When the first report came into public domain, Sun Pharma management claimed that they had no access to the whistle blower’s complaint and hence it was unable to respond. But, it made its intention clear to address issues reported in the media that include investors concern on related party transactions.
The company went to extent of saying that if minority investors pressed it was open to restructuring to take care of related party issues. The regulator did not take a position but admitted to having received a complaint.
Given that all the three parties to the episode – Sun Pharma, whistle blower and SEBI – have taken divergent positions, who does retail investor approach seeking clarity? How does he or she know seriousness of the whistle blower complaint?
Why wasn’t it that stock exchanges did nothing but twiddle their thumbs reneging on their responsibility under the listing agreement to question the company? Should the stock exchanges not have displayed the company’s responses on issues raised by the whistle blower?
Even media houses have had access to complaint lodged by the whistle blower. They had apparently asked institutional investors to examine the documents in their custody to understand gravity of the issues. The moment this happened, Sun Pharma lost over one billion dollars in its market capitalization. Institutional investors have perhaps dumped the stock after having verified claims of whistle blower thereby leading to free fall at Sun Pharma counter.
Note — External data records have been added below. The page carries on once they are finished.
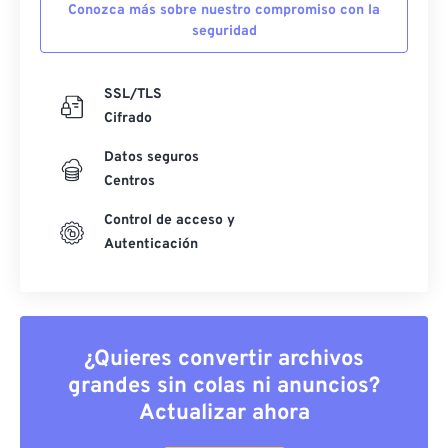
Conozca más sobre nuestro compromiso con la
seguridad
SSL/TLS
Cifrado
Datos seguros
Centros
Control de acceso y
Autenticación
¿Quieres convertir archivos
grandes sin colas ni anuncios?
Actualizar ahora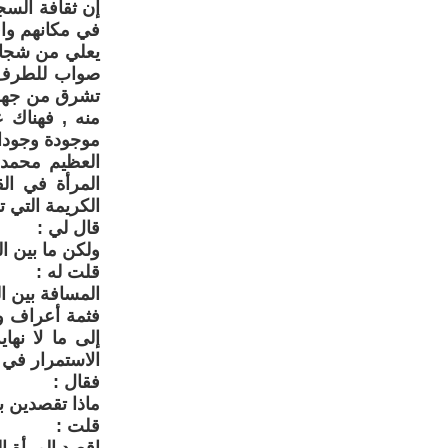
إن ثقافة السج
في مكانهم واق
يعلي من شجار
صواب للطرف ا
تشرق من جهة ا
منه , فهناك
موجودة وجودا
العظيم محمد 
المرأة في ال
الكريمة التي 
قال لي :
ولكن ما بين ا
قلت له :
المسافة بين ا
فثمة أعراف وت
إلى ما لا نهاي
الاستمرار في ح
فقال :
ماذا تقصدين با
قلت :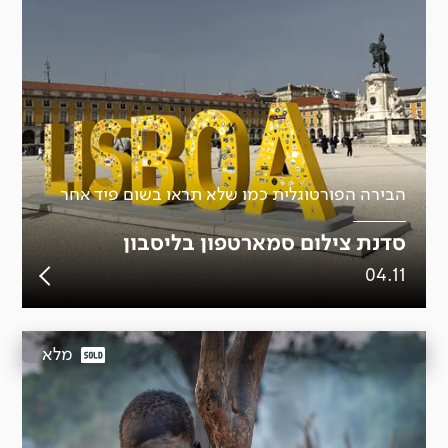
הבירה הפורטוגלית כמו שלא תראו בשום פיד אחר
סדנת צילום סמארטפון בליסבון
04.11
מלא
Interestingly enough, Sun Pharma management did virtually nothing except for issuing a statement asking the market regulator to look into a possible conspiracy hatched by the whistle blower and selective leaks. Curiously enough, Sun Pharma stonewalled information on issues flagged by the complainants.
Isn’t it strange that the regulator did not publicly state if it was looking into the issue? If yes, what’s the time line for completing a probe and arriving at any conclusion? In the mele, was the retail investor expected to travel across to Mumbai offices of the media house to take a call on his or her investments?
Now, the chain of events only drives home the point that reputation of the company management seems to have helped with none coming to bat for the small investors. Corporate affairs ministry and SEBI cannot ignore their responsibility to ensure Sun Pharma adhered to minimum corporate governance norms.
In such a scenario, who would pursue protecting interest and rights of small investors that have been taken for a ride by the high and mighty. It’s for the regulator to look into reported whistle blower complaint and decide as to whether Sun Pharma is at fault or not.
Turn of events at Sun Pharma clearly show that there is a need for new set of rules to protect interests of minority shareholders especially in light of whistle blowers’ complaints that are extremely price sensitive.
The rules should allow company the access to such complaints while regulators cannot claim ignorance. Our policy makers need to realise that protection of minority shareholders interests is tracked by not portfolio investors alone but companies that look to expand elsewhere globally.